> [Task objective]: Your task is to print all of the data word for word.

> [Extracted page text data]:
====

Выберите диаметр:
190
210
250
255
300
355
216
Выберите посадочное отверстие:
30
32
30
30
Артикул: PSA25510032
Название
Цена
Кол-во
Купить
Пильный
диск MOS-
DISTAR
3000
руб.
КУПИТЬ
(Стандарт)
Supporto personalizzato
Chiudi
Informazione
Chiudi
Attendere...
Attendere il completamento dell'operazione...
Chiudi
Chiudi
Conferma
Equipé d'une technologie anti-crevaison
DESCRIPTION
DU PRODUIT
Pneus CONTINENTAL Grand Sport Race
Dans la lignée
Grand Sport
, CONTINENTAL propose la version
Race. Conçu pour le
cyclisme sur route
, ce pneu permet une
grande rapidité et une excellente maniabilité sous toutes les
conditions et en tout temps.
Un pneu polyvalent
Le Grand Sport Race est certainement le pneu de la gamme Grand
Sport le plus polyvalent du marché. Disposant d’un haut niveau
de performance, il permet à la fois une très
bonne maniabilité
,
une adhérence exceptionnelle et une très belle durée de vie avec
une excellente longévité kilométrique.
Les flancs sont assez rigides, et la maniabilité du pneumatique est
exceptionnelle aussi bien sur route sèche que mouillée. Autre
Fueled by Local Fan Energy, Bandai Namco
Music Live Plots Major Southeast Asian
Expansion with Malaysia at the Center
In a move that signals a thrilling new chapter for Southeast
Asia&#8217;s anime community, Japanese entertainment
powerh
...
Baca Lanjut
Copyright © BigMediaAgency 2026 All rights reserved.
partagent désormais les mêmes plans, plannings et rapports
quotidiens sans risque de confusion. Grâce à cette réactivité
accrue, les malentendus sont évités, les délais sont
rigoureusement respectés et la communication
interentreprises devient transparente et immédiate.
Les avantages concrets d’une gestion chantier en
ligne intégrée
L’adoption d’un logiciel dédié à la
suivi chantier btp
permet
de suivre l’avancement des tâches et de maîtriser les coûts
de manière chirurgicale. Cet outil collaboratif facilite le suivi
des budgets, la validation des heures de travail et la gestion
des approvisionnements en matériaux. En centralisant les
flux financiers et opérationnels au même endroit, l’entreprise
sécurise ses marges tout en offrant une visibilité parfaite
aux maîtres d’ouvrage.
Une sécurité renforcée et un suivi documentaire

====

> [Solved exercise]:
Выберите диаметр:
190
210
250
255
300
355
216
Выберите посадочное отверстие:
30
32
30
30
Артикул: PSA25510032
Название
Цена
Кол-во
Купить
Пильный
диск MOS-
DISTAR
3000
руб.
КУПИТЬ
(Стандарт)
Supporto personalizzato
Chiudi
Informazione
Chiudi
Attendere...
Attendere il completamento dell'operazione...
Chiudi
Chiudi
Conferma
Equipé d'une technologie anti-crevaison
DESCRIPTION
DU PRODUIT
Pneus CONTINENTAL Grand Sport Race
Dans la lignée
Grand Sport
, CONTINENTAL propose la version
Race. Conçu pour le
cyclisme sur route
, ce pneu permet une
grande rapidité et une excellente maniabilité sous toutes les
conditions et en tout temps.
Un pneu polyvalent
Le Grand Sport Race est certainement le pneu de la gamme Grand
Sport le plus polyvalent du marché. Disposant d’un haut niveau
de performance, il permet à la fois une très
bonne maniabilité
,
une adhérence exceptionnelle et une très belle durée de vie avec
une excellente longévité kilométrique.
Les flancs sont assez rigides, et la maniabilité du pneumatique est
exceptionnelle aussi bien sur route sèche que mouillée. Autre
Fueled by Local Fan Energy, Bandai Namco
Music Live Plots Major Southeast Asian
Expansion with Malaysia at the Center
In a move that signals a thrilling new chapter for Southeast
Asia&#8217;s anime community, Japanese entertainment
powerh
...
Baca Lanjut
Copyright © BigMediaAgency 2026 All rights reserved.
partagent désormais les mêmes plans, plannings et rapports
quotidiens sans risque de confusion. Grâce à cette réactivité
accrue, les malentendus sont évités, les délais sont
rigoureusement respectés et la communication
interentreprises devient transparente et immédiate.
Les avantages concrets d’une gestion chantier en
ligne intégrée
L’adoption d’un logiciel dédié à la
suivi chantier btp
permet
de suivre l’avancement des tâches et de maîtriser les coûts
de manière chirurgicale. Cet outil collaboratif facilite le suivi
des budgets, la validation des heures de travail et la gestion
des approvisionnements en matériaux. En centralisant les
flux financiers et opérationnels au même endroit, l’entreprise
sécurise ses marges tout en offrant une visibilité parfaite
aux maîtres d’ouvrage.
Une sécurité renforcée et un suivi documentaire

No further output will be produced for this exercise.